6.2. Future Research Directions
Future studies will address these limitations by expanding to multiple institutions and larger student populations to enhance generalizability. Implementing longitudinal tracking of skill retention and tool adoption would provide valuable insights into long-term educational impact. Where feasible, employing stronger experimental controls would strengthen causal inferences about AI-assisted instruction effectiveness.
Additionally, future research will focus on several key areas. Early integration of prompt engineering and Python programming concepts into the curriculum represents a critical need, as foundational technical literacy appears essential for successful AI tool utilization. Developing comprehensive support resources, including detailed error-handling guides, structured prompt libraries, and step-by-step debugging protocols, could significantly reduce cognitive load and improve learning outcomes.

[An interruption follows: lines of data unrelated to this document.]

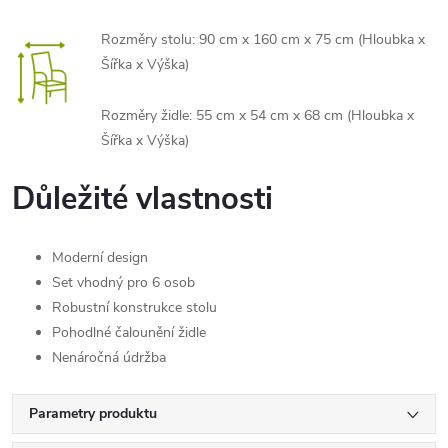
Rozměry stolu: 90 cm x 160 cm x 75 cm (Hloubka x
Šířka x Výška)
Rozměry židle: 55 cm x 54 cm x 68 cm (Hloubka x
Šířka x Výška)
Důležité vlastnosti
Moderní design
Set vhodný pro 6 osob
Robustní konstrukce stolu
Pohodlné čalounění židle
Nenáročná údržba
Parametry produktu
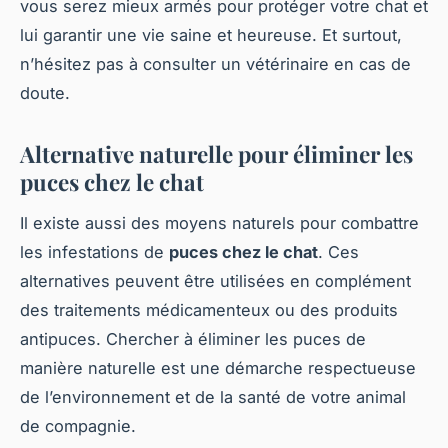
vous serez mieux armés pour protéger votre chat et
lui garantir une vie saine et heureuse. Et surtout,
n’hésitez pas à consulter un vétérinaire en cas de
doute.
Alternative naturelle pour éliminer les
puces chez le chat
Il existe aussi des moyens naturels pour combattre
les infestations de
puces chez le chat
. Ces
alternatives peuvent être utilisées en complément
des traitements médicamenteux ou des produits
antipuces. Chercher à éliminer les puces de
manière naturelle est une démarche respectueuse
de l’environnement et de la santé de votre animal
de compagnie.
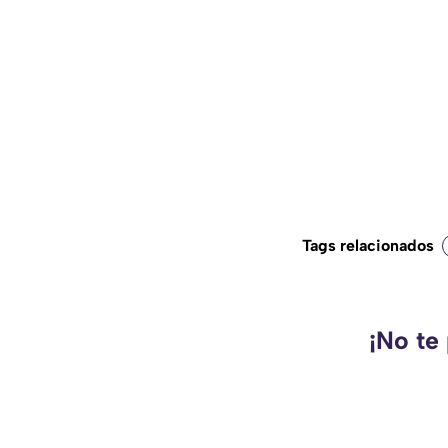
Tags relacionados
¡No te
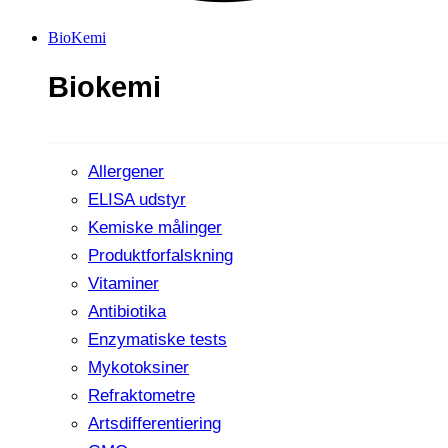
BioKemi
Biokemi
Allergener
ELISA udstyr
Kemiske målinger
Produktforfalskning
Vitaminer
Antibiotika
Enzymatiske tests
Mykotoksiner
Refraktometre
Artsdifferentiering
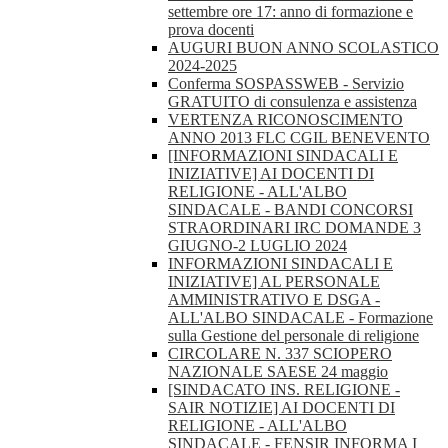
settembre ore 17: anno di formazione e
prova docenti
AUGURI BUON ANNO SCOLASTICO
2024-2025
Conferma SOSPASSWEB - Servizio
GRATUITO di consulenza e assistenza
VERTENZA RICONOSCIMENTO
ANNO 2013 FLC CGIL BENEVENTO
[INFORMAZIONI SINDACALI E
INIZIATIVE] AI DOCENTI DI
RELIGIONE - ALL'ALBO
SINDACALE - BANDI CONCORSI
STRAORDINARI IRC DOMANDE 3
GIUGNO-2 LUGLIO 2024
INFORMAZIONI SINDACALI E
INIZIATIVE] AL PERSONALE
AMMINISTRATIVO E DSGA -
ALL'ALBO SINDACALE - Formazione
sulla Gestione del personale di religione
CIRCOLARE N. 337 SCIOPERO
NAZIONALE SAESE 24 maggio
[SINDACATO INS. RELIGIONE -
SAIR NOTIZIE] AI DOCENTI DI
RELIGIONE - ALL'ALBO
SINDACALE - FENSIR INFORMA I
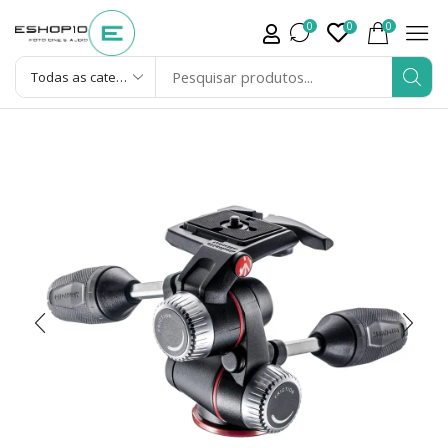
0
0
0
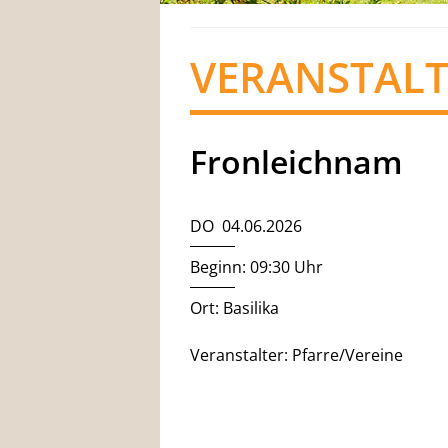
VERANSTAL
Fronleichnam
DO 04.06.2026
Beginn: 09:30 Uhr
Ort: Basilika
Veranstalter: Pfarre/Vereine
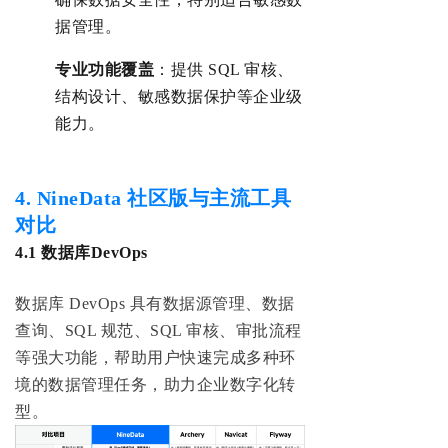
据管理。
‌专业功能覆盖‌
：提供 SQL 审核、
结构设计、敏感数据保护等企业级
能力。
4. NineData 社区版与主流工具
对比
4.1 数据库DevOps
数据库 DevOps 具有数据源管理、数据
查询、SQL 规范、SQL 审核、审批流程
等强大功能，帮助用户快速完成多种环
境的数据管理任务，助力企业数字化转
型。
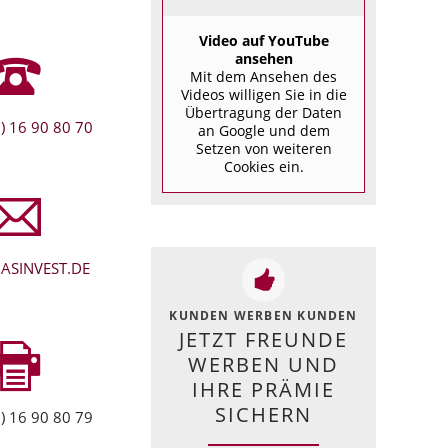
Video auf YouTube
ansehen
Mit dem Ansehen des
Videos willigen Sie in die
Übertragung der Daten
) 16 90 80 70
an Google und dem
Setzen von weiteren
Cookies ein.
ASINVEST.DE
KUNDEN WERBEN KUNDEN
JETZT FREUNDE
WERBEN UND
IHRE PRÄMIE
SICHERN
) 16 90 80 79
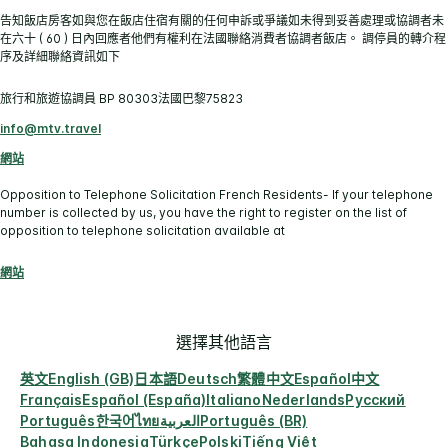
告知飯店房客如與您在飯店住宿有關的任何申訴或爭議如未得到妥善處理或協調者未
在六十 ( 60 ) 日內回應者他們有權利在法國聯絡消費者協調者飯店。 調停員的轉介程
序及詳細聯絡資訊如下
旅行和旅遊協調員 BP 80303法國巴黎75823
info@mtv.travel
網站
Opposition to Telephone Solicitation French Residents- If your telephone
number is collected by us, you have the right to register on the list of
opposition to telephone solicitation available at
網站
選擇其他語言
英文
English (GB)
日本語
Deutsch
繁體中文
Español
中文
Français
Español (España)
Italiano
Nederlands
Русский
Português
한국어
ไทย
العربية
Português (BR)
Bahasa Indonesia
Türkçe
Polski
Tiếng Việt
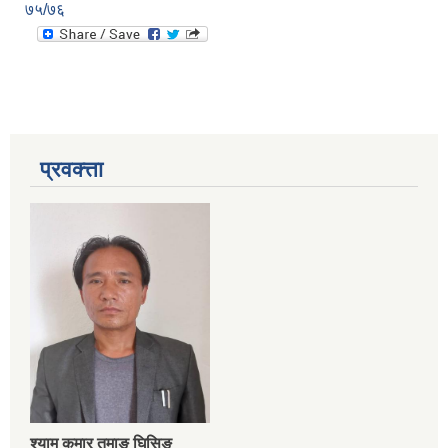
७५/७६
प्रवक्त्ता
श्‍याम कुमार तमाङ घिसिङ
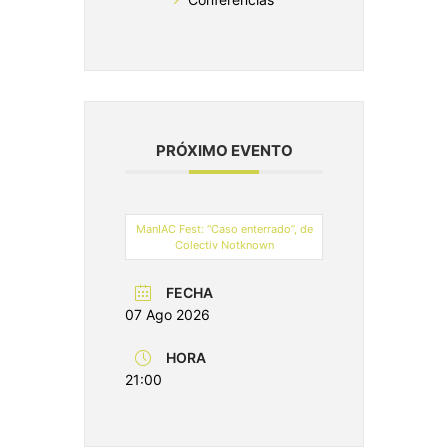
PRÓXIMO EVENTO
ManIAC Fest: “Caso enterrado”, de
Colectiv Notknown
FECHA
07 Ago 2026
HORA
21:00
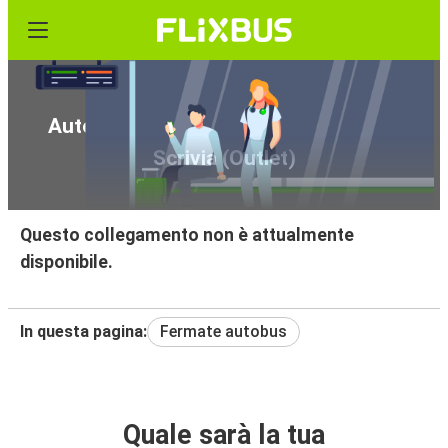
Autobus da Campobasso a Serravalle
Scrivia (Outlet)
Questo collegamento non è attualmente
disponibile.
In questa pagina:
Fermate autobus
Quale sarà la tua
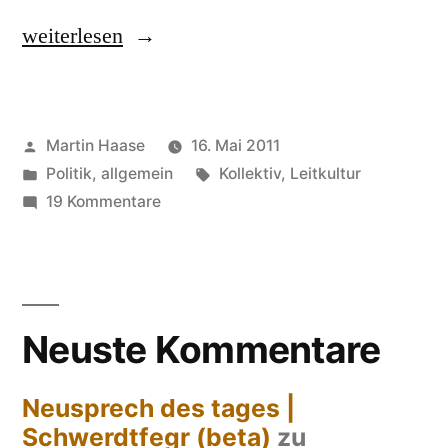
„wir“
weiterlesen
Veröffentlicht
Martin Haase
16. Mai 2011
von
Veröffentlicht
Schlagwörter:
Politik, allgemein
Kollektiv
,
Leitkultur
in
zu
19 Kommentare
wir
Neuste Kommentare
Neusprech des tages |
Schwerdtfegr (beta)
zu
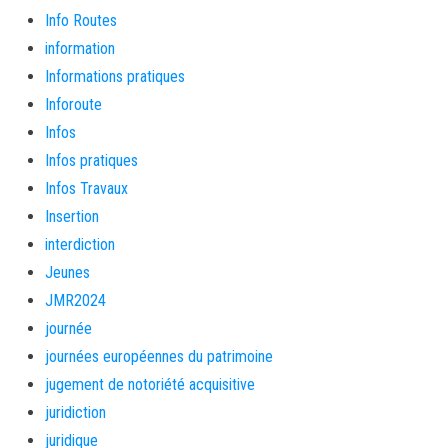
Info Routes
information
Informations pratiques
Inforoute
Infos
Infos pratiques
Infos Travaux
Insertion
interdiction
Jeunes
JMR2024
journée
journées européennes du patrimoine
jugement de notoriété acquisitive
juridiction
juridique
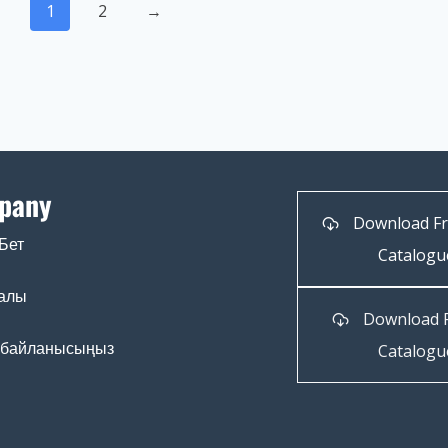
1
2
→
pany
Download F
Бет
Catalogu
ралы
Download 
 байланысыңыз
Catalogu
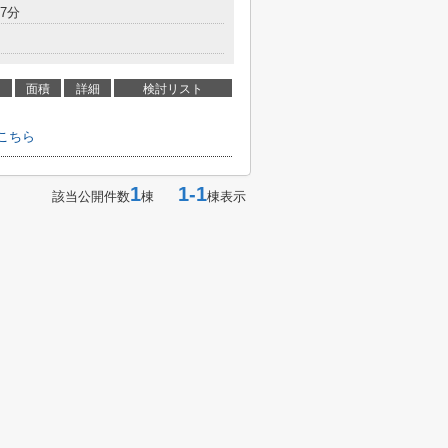
7分
面積
詳細
検討リスト
はこちら
1
1-1
該当公開件数
棟
棟表示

Improving the AI tool’s consistency and transparency through iterative refinement based on systematic user feedback represents another important research direction. Future work will also examine optimal pedagogical strategies for scaffolding AI interaction skills and explore the broader implications of AI integration for professional preparation in the AEC industry.
Future research will also examine faculty readiness and instructional capacity for supporting LLM-assisted learning in technical disciplines, including what forms of training and teaching resources are most effective for instructors. Future studies should also examine whether LLM-assisted instruction influences students’ ability to perform similar tasks independently when AI support is unavailable.
Furthermore, future research will investigate how students’ broader academic background, particularly training in language, writing, and the humanities, relates to their ability to formulate, refine, and critically evaluate prompts. Because effective prompt engineering depends on precise natural-language expression and structured reasoning, engineering students with stronger humanities preparation may approach LLM interaction differently than those with a predominantly technical background. Collecting self-reported data on humanities coursework, writing confidence, and language proficiency, alongside direct student reflections on whether they perceive such preparation as helpful, would allow this relationship to be tested empirically.